If we assemble the bits into bytes per the little-endian convention and express each byte in big-endian hexadecimal (per FIPS 202 appendix B.1 Algorithm 11), we get that $\operatorname{SHA3-224}(M)$ for $M$ the 5-bit bitstring $\mathtt{11001}$ is the first $28$ bytes of the ($200$-byte) output of $\operatorname{KECCAK-}p[1600,24]$ for input the ($200$-byte) bytestring $\mathtt{D3\,\underbrace{00\,00\ldots00}_{142\;\mathrm{ bytes}}\,80\,\underbrace{00\,00\ldots00}_{56\;\mathrm{ bytes}}}$. This input matches the "complete padded msg" in the question and it's reference.
Computing $\operatorname{KECCAK-}p[1600,24]$ is just as in standard $\operatorname{SHA3}$. However implementations of $\operatorname{SHA3}$ and $\operatorname{SHAKE}$ usually do not give access to this function, much less support bit-sized messages. Adding that capability requires messing up with the internals of a library. I don't see how that could be done cleanly on top of OpenSSL libraries, as attempted by the question's code.

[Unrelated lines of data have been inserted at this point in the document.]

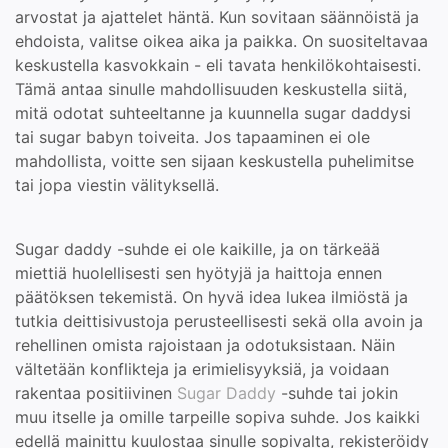
arvostat ja ajattelet häntä. Kun sovitaan säännöistä ja
ehdoista, valitse oikea aika ja paikka. On suositeltavaa
keskustella kasvokkain - eli tavata henkilökohtaisesti.
Tämä antaa sinulle mahdollisuuden keskustella siitä,
mitä odotat suhteeltanne ja kuunnella sugar daddysi
tai sugar babyn toiveita. Jos tapaaminen ei ole
mahdollista, voitte sen sijaan keskustella puhelimitse
tai jopa viestin välityksellä.
Sugar daddy -suhde ei ole kaikille, ja on tärkeää
miettiä huolellisesti sen hyötyjä ja haittoja ennen
päätöksen tekemistä. On hyvä idea lukea ilmiöstä ja
tutkia deittisivustoja perusteellisesti sekä olla avoin ja
rehellinen omista rajoistaan ja odotuksistaan. Näin
vältetään konflikteja ja erimielisyyksiä, ja voidaan
rakentaa positiivinen
Sugar Daddy
-suhde tai jokin
muu itselle ja omille tarpeille sopiva suhde. Jos kaikki
edellä mainittu kuulostaa sinulle sopivalta, rekisteröidy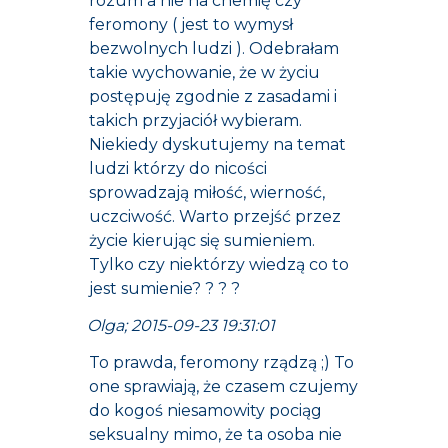
rozum a nie na chemię czy
feromony ( jest to wymysł
bezwolnych ludzi ). Odebrałam
takie wychowanie, że w życiu
postępuję zgodnie z zasadami i
takich przyjaciół wybieram.
Niekiedy dyskutujemy na temat
ludzi którzy do nicości
sprowadzają miłość, wierność,
uczciwość. Warto przejść przez
życie kierując się sumieniem.
Tylko czy niektórzy wiedzą co to
jest sumienie? ? ? ?
Olga; 2015-09-23 19:31:01
To prawda, feromony rządzą ;) To
one sprawiają, że czasem czujemy
do kogoś niesamowity pociąg
seksualny mimo, że ta osoba nie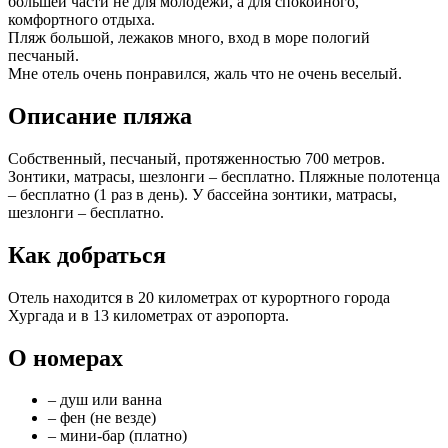
большей части не для молодежи, а для спокойного,
комфортного отдыха.
Пляж большой, лежаков много, вход в море пологий
песчаный.
Мне отель очень понравился, жаль что не очень веселый.
Описание пляжа
Собственный, песчаный, протяженностью 700 метров.
Зонтики, матрасы, шезлонги – бесплатно. Пляжные полотенца
– бесплатно (1 раз в день). У бассейна зонтики, матрасы,
шезлонги – бесплатно.
Как добраться
Отель находится в 20 километрах от курортного города
Хургада и в 13 километрах от аэропорта.
О номерах
– душ или ванна
– фен (не везде)
– мини-бар (платно)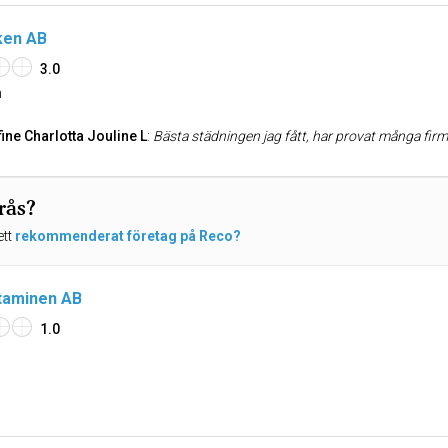
ken AB
3.0
n
ine Charlotta Jouline L
:
Bästa städningen jag fått, har provat många fir
rås?
ett
rekommenderat företag på Reco?
taminen AB
1.0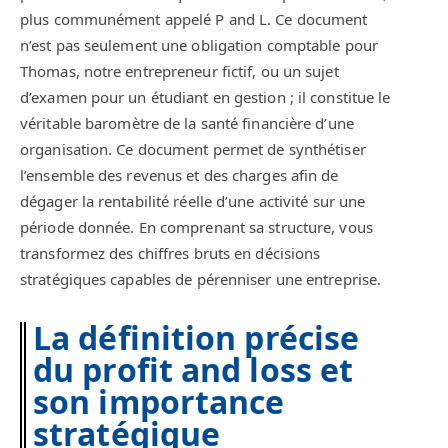
plus communément appelé P and L. Ce document
n’est pas seulement une obligation comptable pour
Thomas, notre entrepreneur fictif, ou un sujet
d’examen pour un étudiant en gestion ; il constitue le
véritable baromètre de la santé financière d’une
organisation. Ce document permet de synthétiser
l’ensemble des revenus et des charges afin de
dégager la rentabilité réelle d’une activité sur une
période donnée. En comprenant sa structure, vous
transformez des chiffres bruts en décisions
stratégiques capables de pérenniser une entreprise.
La définition précise
du profit and loss et
son importance
stratégique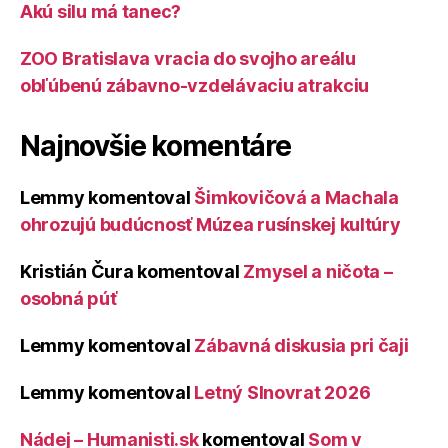
Akú silu má tanec?
ZOO Bratislava vracia do svojho areálu
obľúbenú zábavno-vzdelávaciu atrakciu
Najnovšie komentáre
Lemmy
komentoval
Šimkovičová a Machala
ohrozujú budúcnosť Múzea rusínskej kultúry
Kristián Čura
komentoval
Zmysel a ničota –
osobná púť
Lemmy
komentoval
Zábavná diskusia pri čaji
Lemmy
komentoval
Letný Slnovrat 2026
Nádej – Humanisti.sk
komentoval
Som v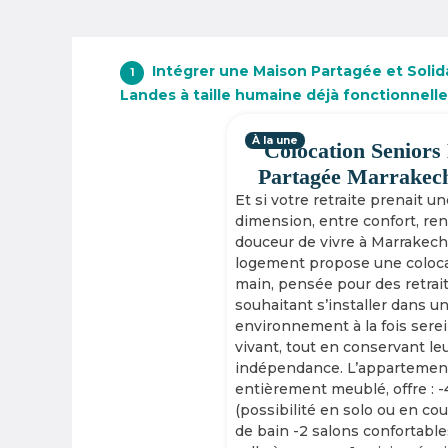
Intégrer une Maison Partagée et Solid
1
Landes à taille humaine déjà fonctionnell
À la une
Colocation Seniors
Partagée Marrakec
Et si votre retraite prenait u
dimension, entre confort, re
douceur de vivre à Marrakech
logement propose une coloca
main, pensée pour des retrai
souhaitant s’installer dans u
environnement à la fois serei
vivant, tout en conservant le
indépendance. L’appartement
entièrement meublé, offre : 
(possibilité en solo ou en cou
de bain -2 salons confortable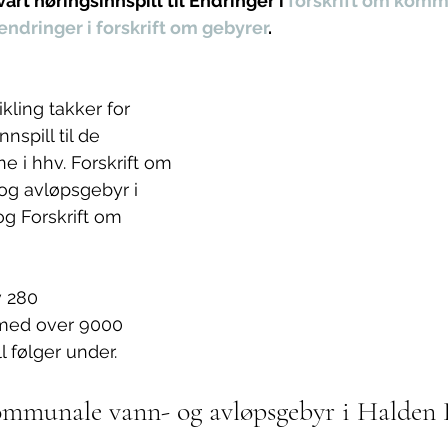
rt høringsinnspill til Endringer i 
forskrift om komm
endringer i forskrift om gebyrer
.
ling takker for 
nnspill til de 
e i hhv. Forskrift om 
g avløpsgebyr i 
 Forskrift om 
v 280 
med over 9000 
l følger under.
kommunale vann- og avløpsgebyr i Halde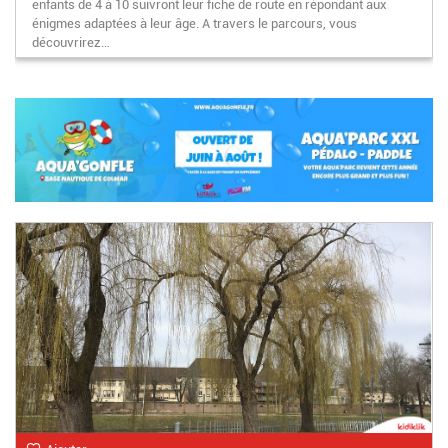
enfants de 4 à 10 suivront leur fiche de route en répondant aux
énigmes adaptées à leur âge. A travers le parcours, vous
découvrirez…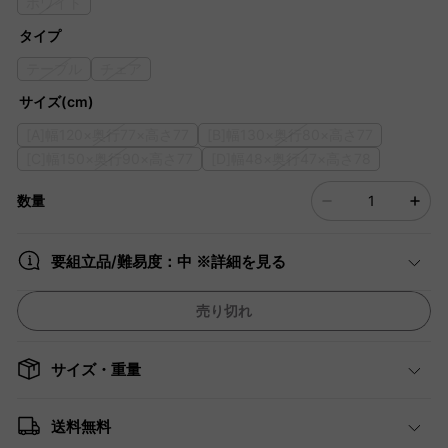
ホワイト
タイプ
テーブル
チェア
サイズ(cm)
[A]幅120×奥行77×高さ77
[B]幅130×奥行80×高さ77
[C]幅150×奥行90×高さ77
[D]幅48×奥行47×高さ78
数量
要組立品/難易度：中 ※詳細を見る
売り切れ
サイズ・重量
送料無料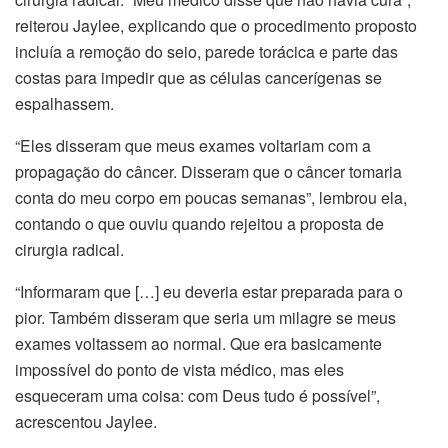
reiterou Jaylee, explicando que o procedimento proposto
incluía a remoção do seio, parede torácica e parte das
costas para impedir que as células cancerígenas se
espalhassem.
“Eles disseram que meus exames voltariam com a
propagação do câncer. Disseram que o câncer tomaria
conta do meu corpo em poucas semanas”, lembrou ela,
contando o que ouviu quando rejeitou a proposta de
cirurgia radical.
“Informaram que […] eu deveria estar preparada para o
pior. Também disseram que seria um milagre se meus
exames voltassem ao normal. Que era basicamente
impossível do ponto de vista médico, mas eles
esqueceram uma coisa: com Deus tudo é possível”,
acrescentou Jaylee.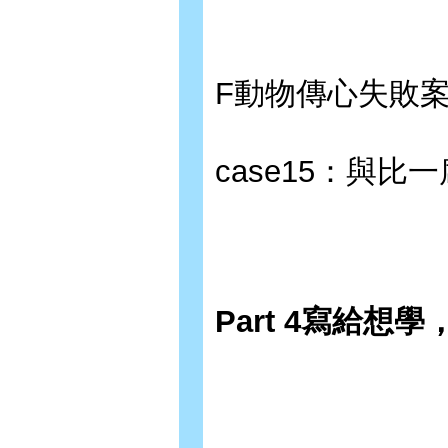
F動物傳心失敗
case15：與比
Part 4寫給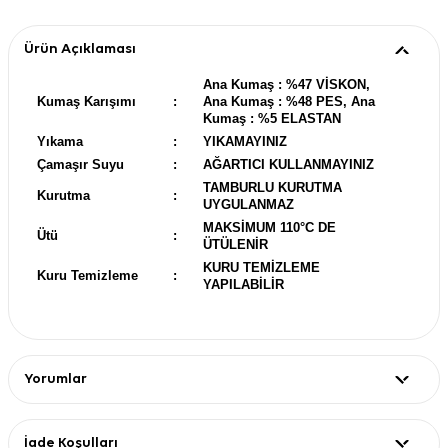
Ürün Açıklaması
Ana Kumaş : %47 VİSKON,
Kumaş Karışımı
:
Ana Kumaş : %48 PES, Ana
Kumaş : %5 ELASTAN
Yıkama
:
YIKAMAYINIZ
Çamaşır Suyu
:
AĞARTICI KULLANMAYINIZ
TAMBURLU KURUTMA
Kurutma
:
UYGULANMAZ
MAKSİMUM 110°C DE
Ütü
:
ÜTÜLENİR
KURU TEMİZLEME
Kuru Temizleme
:
YAPILABİLİR
Yorumlar
İade Koşulları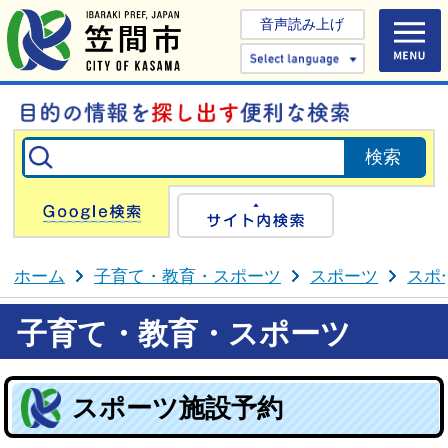
音声読み上げ
Select 
Google検索
サイト内検
ホーム
子育て・教育・スポーツ
スポーツ
スポ
子育て・教育・スポーツ
スポーツ施設予約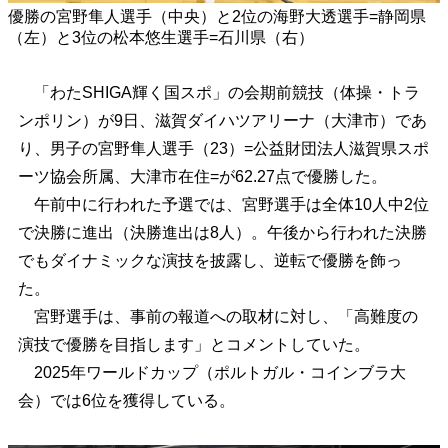
優勝の宮野隼人選手（中央）と2位の海野大透選手=静岡県
（左）と3位の松本悠生選手=石川県（右）
「わたSHIGA輝く国スポ」の会期前競技（体操・トラ
ンポリン）が9日、滋賀ダイハツアリーナ（大津市）であ
り、男子の宮野隼人選手（23）=公益財団法人滋賀県スポ
ーツ協会所属、大津市在住=が62.27点で優勝した。
午前中に行われた予選では、宮野選手は全体10人中2位
で決勝に進出（決勝進出は8人）。午後から行われた決勝
でもダイナミックな演技を披露し、逆転で優勝を飾っ
た。
宮野選手は、事前の報道への取材に対し、「高難度の
演技で優勝を目指します」とコメントしていた。
2025年ワールドカップ（ポルトガル・コインブラ大
会）では6位を獲得している。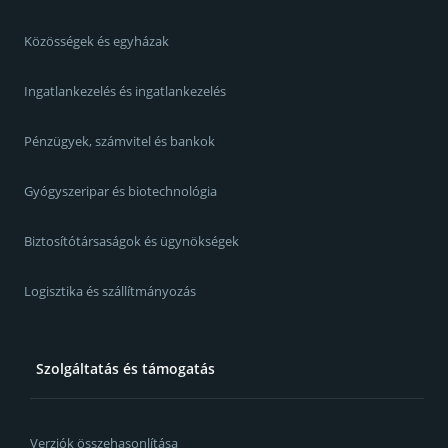
Közösségek és egyházak
Ingatlankezelés és ingatlankezelés
Pénzügyek, számvitel és bankok
Gyógyszeripar és biotechnológia
Biztosítótársaságok és ügynökségek
Logisztika és szállítmányozás
Szolgáltatás és támogatás
Verziók összehasonlítása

I wrote code (source that can be run online) for SHA3-224, SHA3-256, SHA3-384 and SHA3-512, with bit-sized message support. Here is the interface:
// Compute SHA3-<ol>, return 0 iff OK, 1 iff parameter error
// Supports message size in bit (if il%8!=0, only the low il%8 bits of the last byte are hashed)
int sha3(
uint8_t* op, int ol, // output, and it's length in bits among 224, 256, 384, 512
const uint8_t* ip, int64_t il // input, and it's length in bits
)
The single function is ~90 lines of portable C code, half of which for the Keccak permutation. It's optimized for concision, except a permutation round is unrolled to keep it fast. There's test code for 7 example messages for each of the 4 hashes, including the messages linked in the question, similar messages by NIST, and the message in comment in the question's code. Results match the 25 Known Answer Tests in these NIST references and the question.